What the task asks
Output every line below exactly, please, omitting pictures.

Given data
= Beginning of Section =

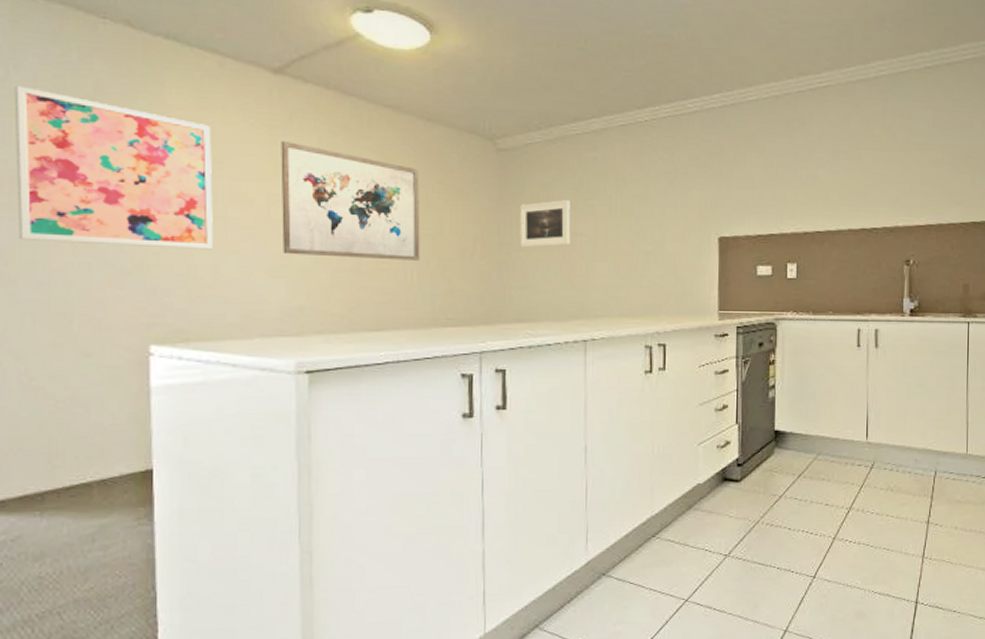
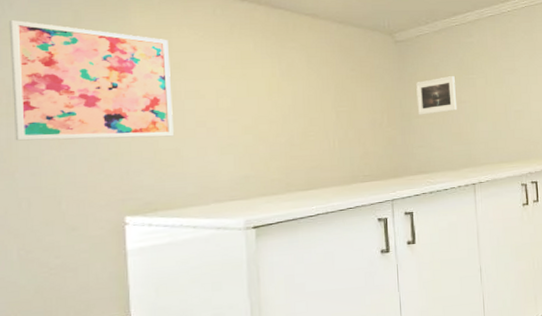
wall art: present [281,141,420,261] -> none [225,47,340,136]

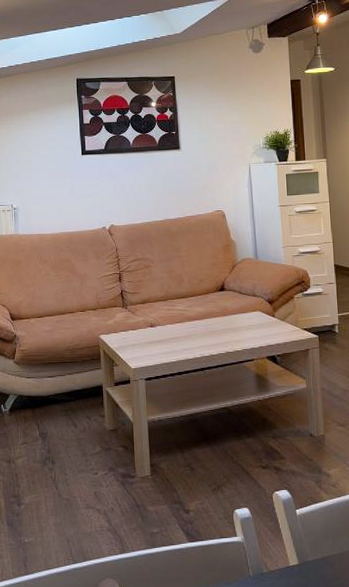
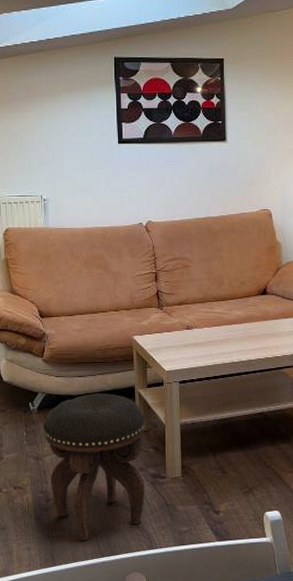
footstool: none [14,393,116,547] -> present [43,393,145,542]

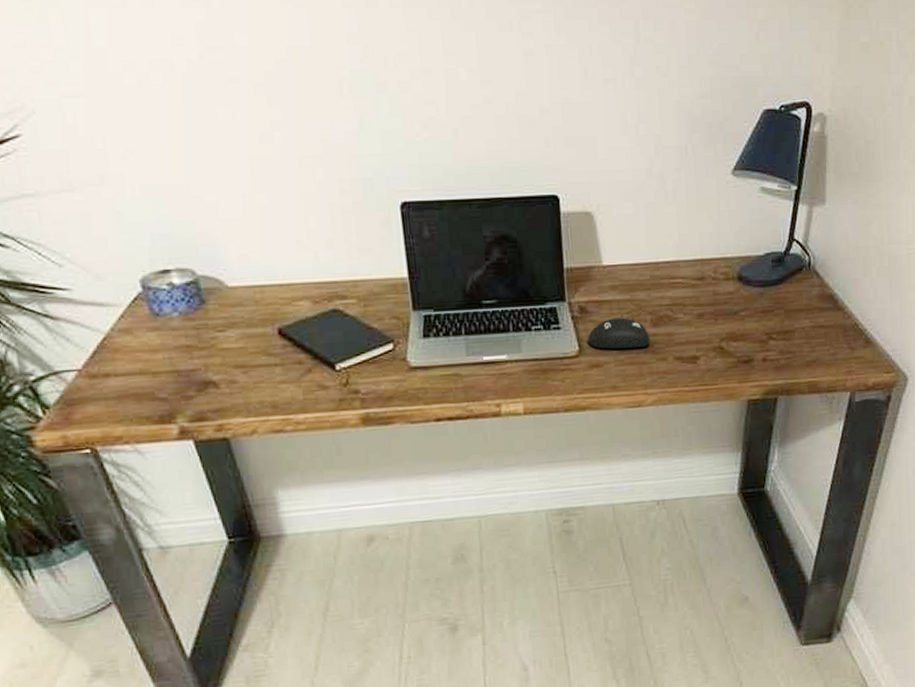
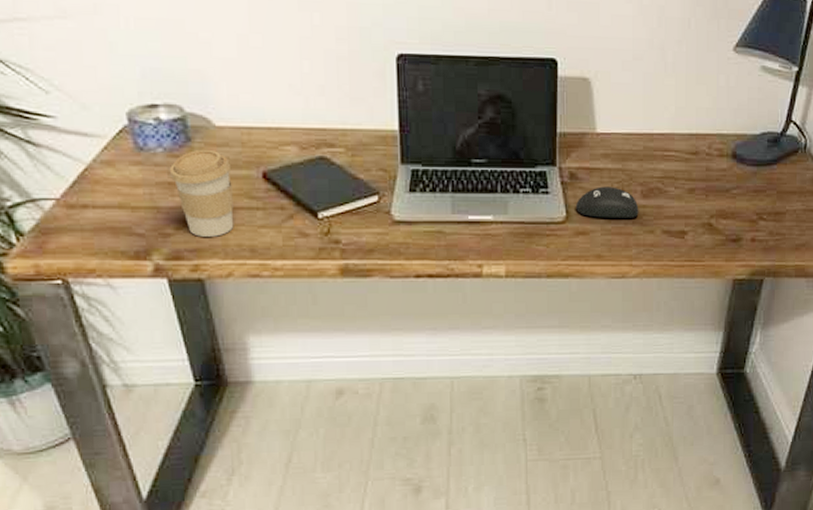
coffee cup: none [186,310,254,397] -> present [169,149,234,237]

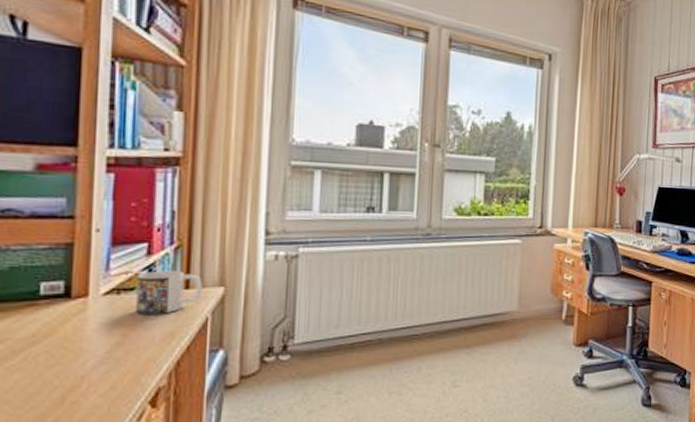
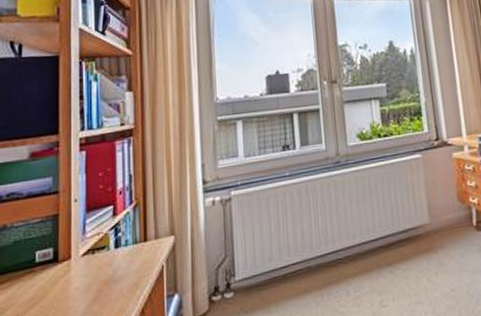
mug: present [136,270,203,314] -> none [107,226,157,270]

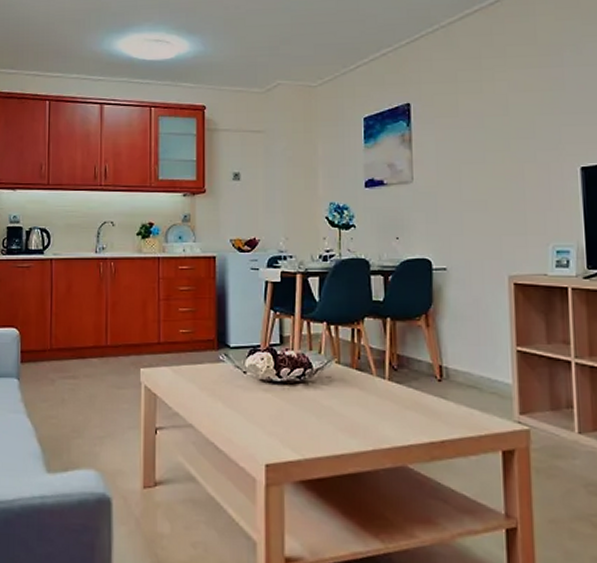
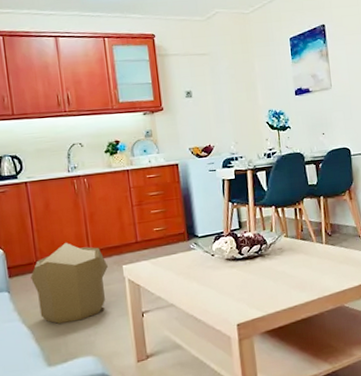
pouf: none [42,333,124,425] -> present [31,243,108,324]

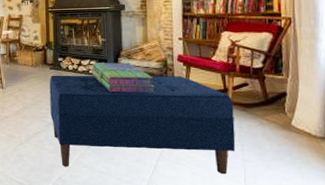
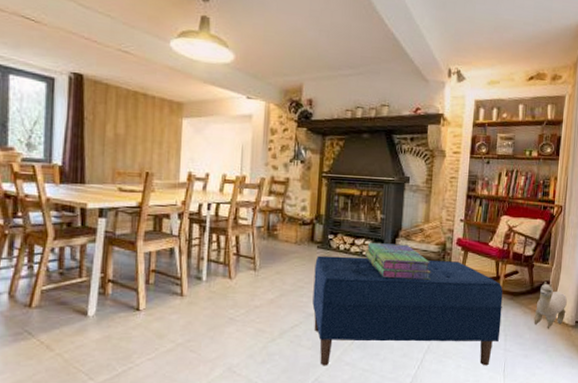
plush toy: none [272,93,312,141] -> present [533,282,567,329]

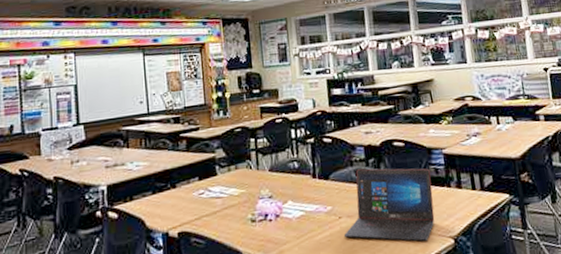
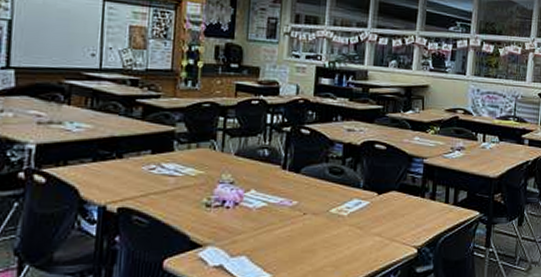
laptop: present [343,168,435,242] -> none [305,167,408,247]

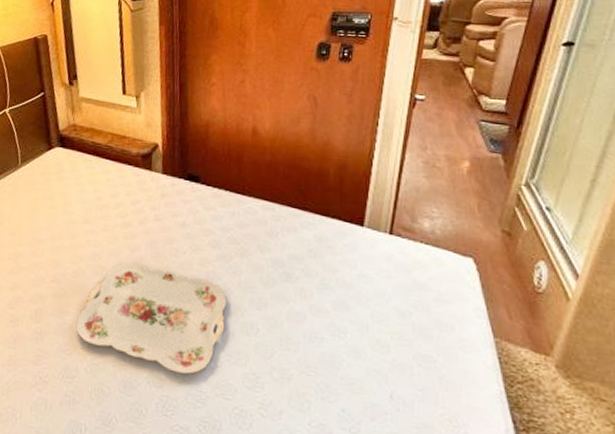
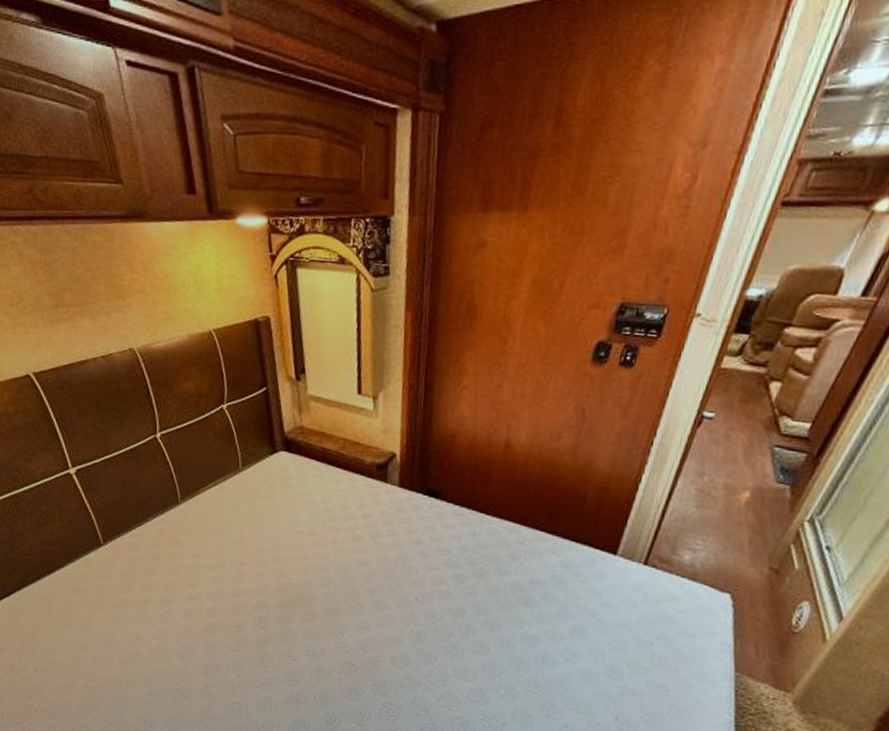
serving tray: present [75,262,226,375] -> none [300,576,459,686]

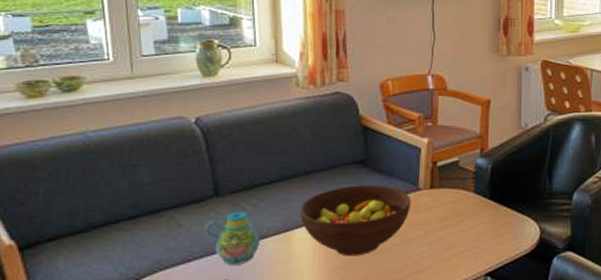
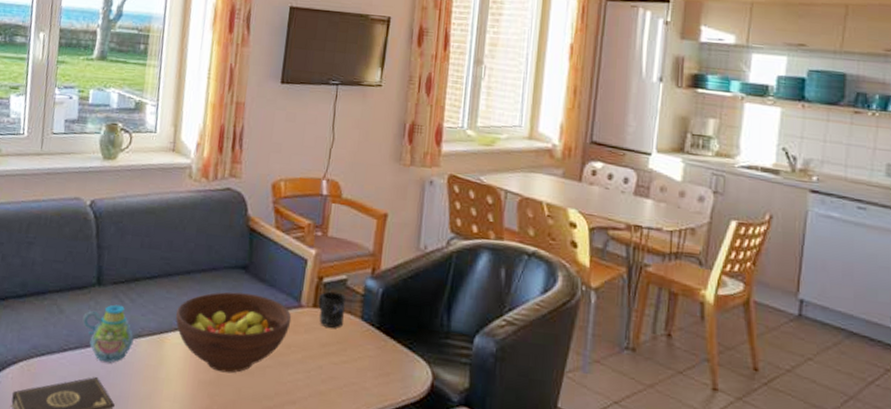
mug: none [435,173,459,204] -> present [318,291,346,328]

= End of Section =

Answer below
wall art: present [281,141,420,261] -> none [225,47,340,136]

footstool: none [14,393,116,547] -> present [43,393,145,542]

coffee cup: none [186,310,254,397] -> present [169,149,234,237]

mug: present [136,270,203,314] -> none [107,226,157,270]

pouf: none [42,333,124,425] -> present [31,243,108,324]

plush toy: none [272,93,312,141] -> present [533,282,567,329]

laptop: present [343,168,435,242] -> none [305,167,408,247]

serving tray: present [75,262,226,375] -> none [300,576,459,686]

mug: none [435,173,459,204] -> present [318,291,346,328]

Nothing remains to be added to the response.